As the year 2025 draws to a close, I become aware that my inner world moves independently of it. Not guided by a calendar – but unpredictable, fluid, and capable of change. Between the years, the landscape of thoughts feels even wilder than usual. Looking back allows a quiet sadness to rise within me. The year was marked by letting go. Of patterns, belief systems, and identities that once offered orientation and security – but no longer align with who one is today. At least in parts. Of the realization that not everyone is willing to respect the personal development one goes through in life. Let alone support it. If it does not align with their own life design. And sometimes connections are tied to a version one once was and now wishes to leave behind. At least in parts.
And yet, I keep going. Isn’t that precisely what movement within a cycle is about? No loud bang. No abrupt stop, but a conscious, quiet continuation. As if the tracks had been subtly reset. Based on the decision to make space for the new, even if it still feels unfamiliar and strange.
One could also call the process growth, even though it still does not feel fully aligned and in parts like a step backward. As if one had shed a skin that had long become too tight. Based on a movement whose depth, if at all, can only be understood by those who undertake it themselves.
At the end of the year, it is neither about defining resolutions for the new year nor about major milestones or admiring applause. Not about résumés that impress, or things that shine on the surface but, in truth, lack substance. It is about authenticity. About the gentle un-folding of one’s own truth. Layer by layer. Year after year. Like a gift that is not meant for others, but for oneself. And about, at the core, always remaining the person one has always been.
Thus, creativity will always remain a part of my identity – regardless of circumstances, as a space I consciously claim. Just like discipline, a mindful way of living, and a love for aesthetics: anchors that will lead me back to myself and my core again and again, remaining constant alongside the changes that life brings.
Perhaps this is precisely where the meaning of this recurring phase at the end of a year lies. In becoming aware that it is not about holding on to what is familiar or forging new plans, but instead: breaking out from time to time, turning left, reorienting oneself with the intention of leaving old burdens behind. As often as necessary. And in practicing self-reflection as the only regular repetition. To examine which versions of ourselves still feel true – and which we have carried out of habit or fear. Because shedding old shells does not mean becoming a completely new version of ourselves. It means choosing oneself. As an act of self-care. As self-protection that, as sad and difficult as it may be to accept, becomes inevitable at a certain point.
And yet, I trust that life is happening for me. Not against me. For me, the art of living consists above all in taking things lightly. In carrying a promising smile on one’s face, filled with confidence. In knowing that I am not missing anything that is not meant for me. Because when one trusts life and its phases, everything immediately feels lighter. It is even scientifically proven: when one focuses on the good, the brain rewires itself to seek out more good.
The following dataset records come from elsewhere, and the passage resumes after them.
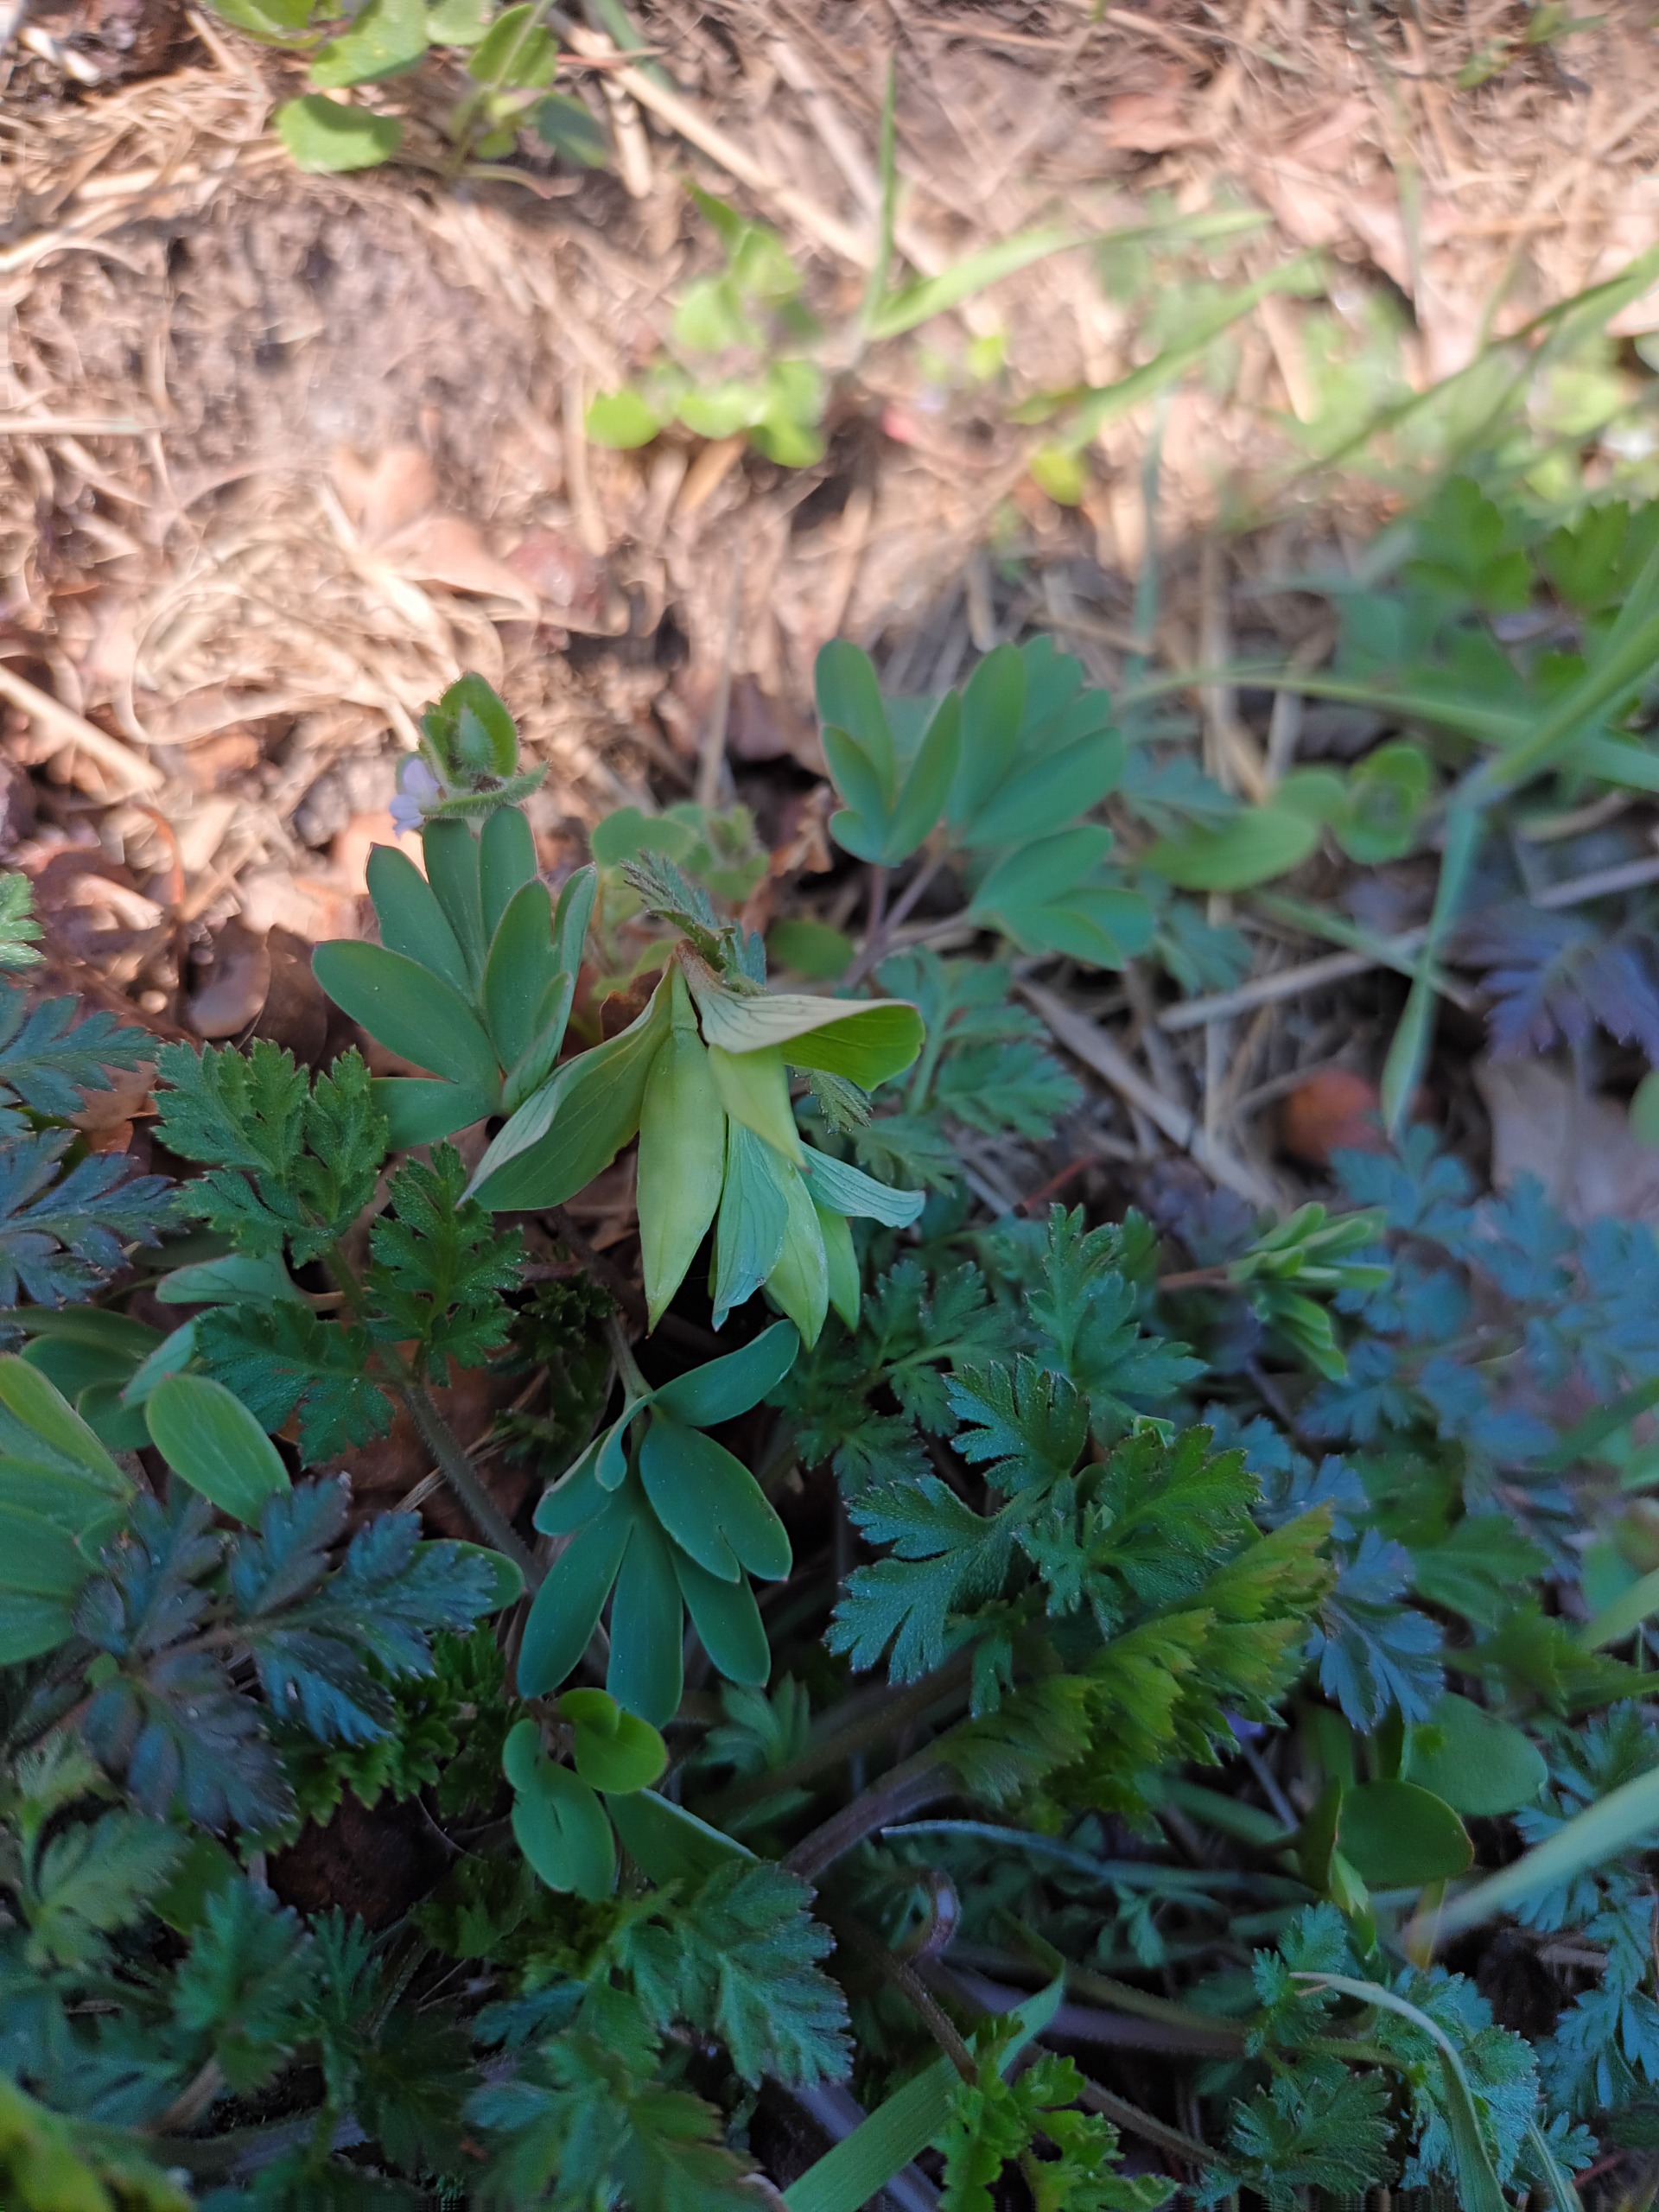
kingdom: Plantae
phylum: Tracheophyta
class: Magnoliopsida
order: Ranunculales
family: Papaveraceae
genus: Corydalis
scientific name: Corydalis intermedia
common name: Liden lærkespore
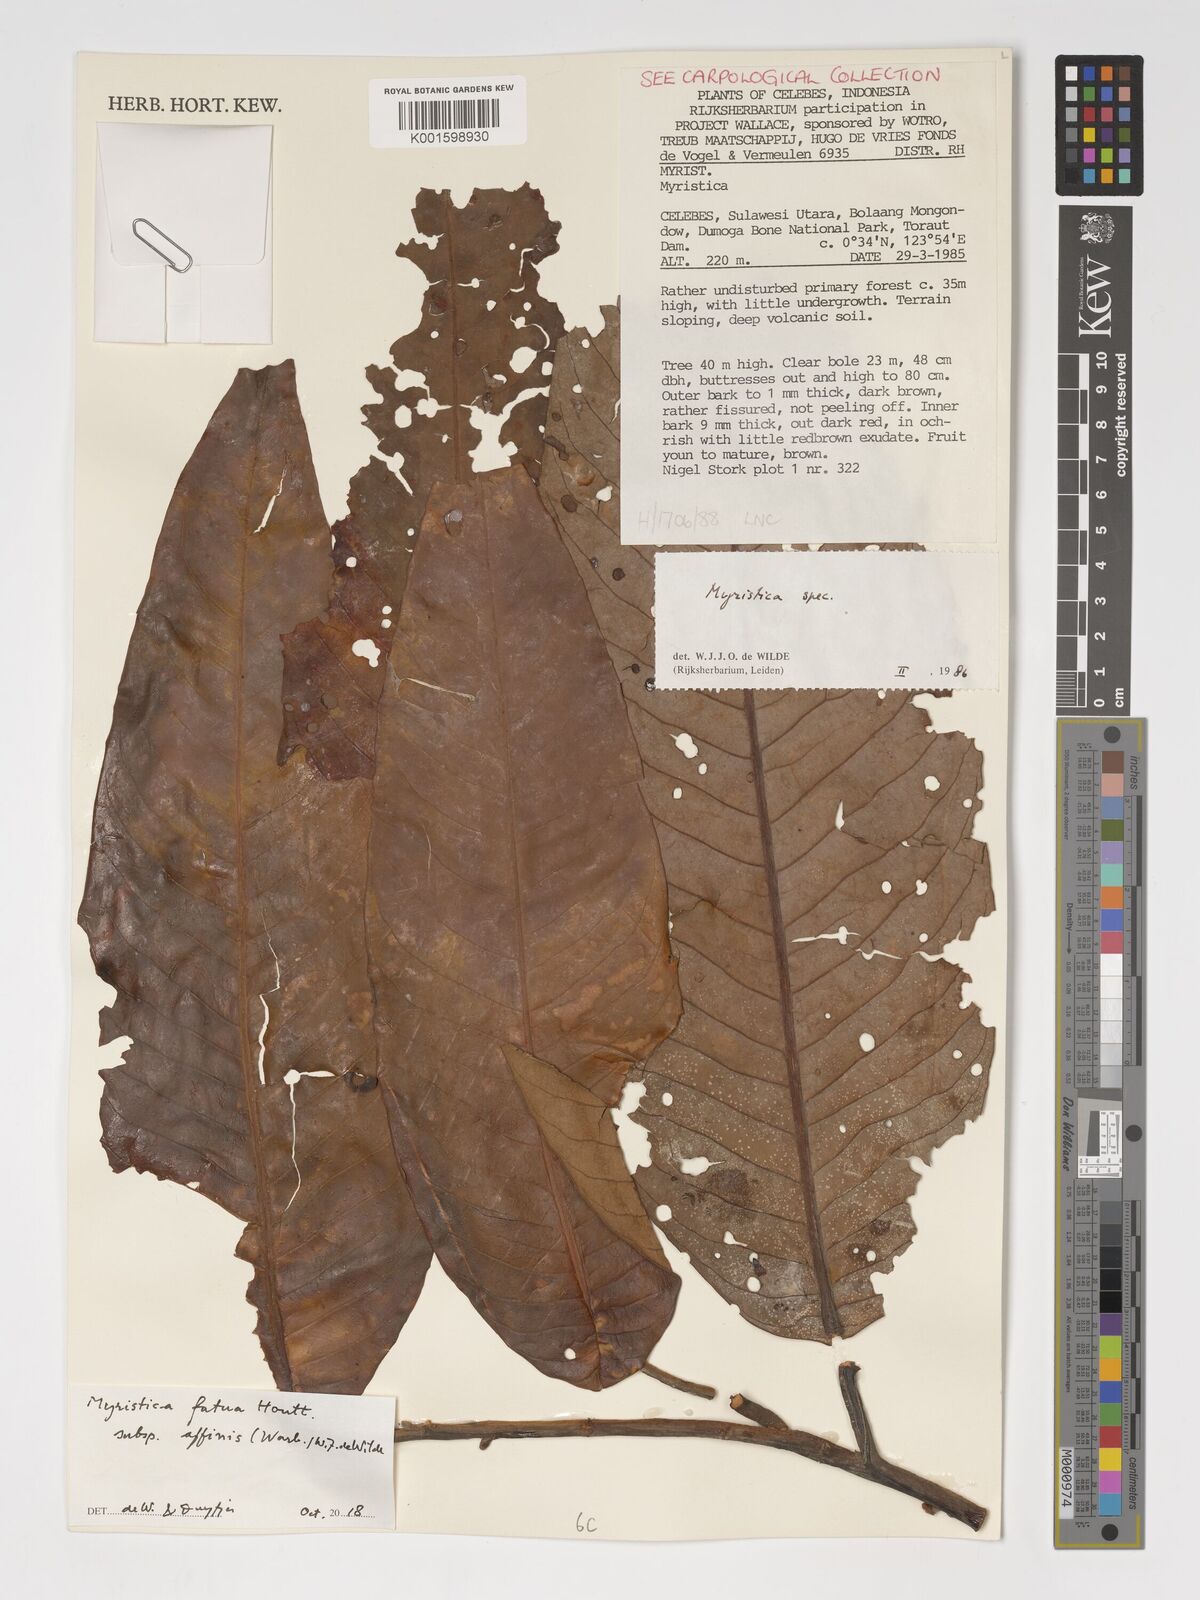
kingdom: Plantae
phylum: Tracheophyta
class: Magnoliopsida
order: Magnoliales
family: Myristicaceae
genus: Myristica
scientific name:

That is the magic of neuroplasticity.¹
So here I am, in the depths of winter, realizing that an invincible summer lives within me.²
And perhaps that is precisely the quiet invitation of the turn of the year: in contrast to the largely predictable cosmic cycles, to interrupt our own and choose more consciously what we carry forward – and what we are allowed to leave behind. No people-pleasing. No guilt for relationships one did not break. No justifications for setting healthy boundaries. With the knowledge that everything is good just as it is. By choosing ourselves. Without exception.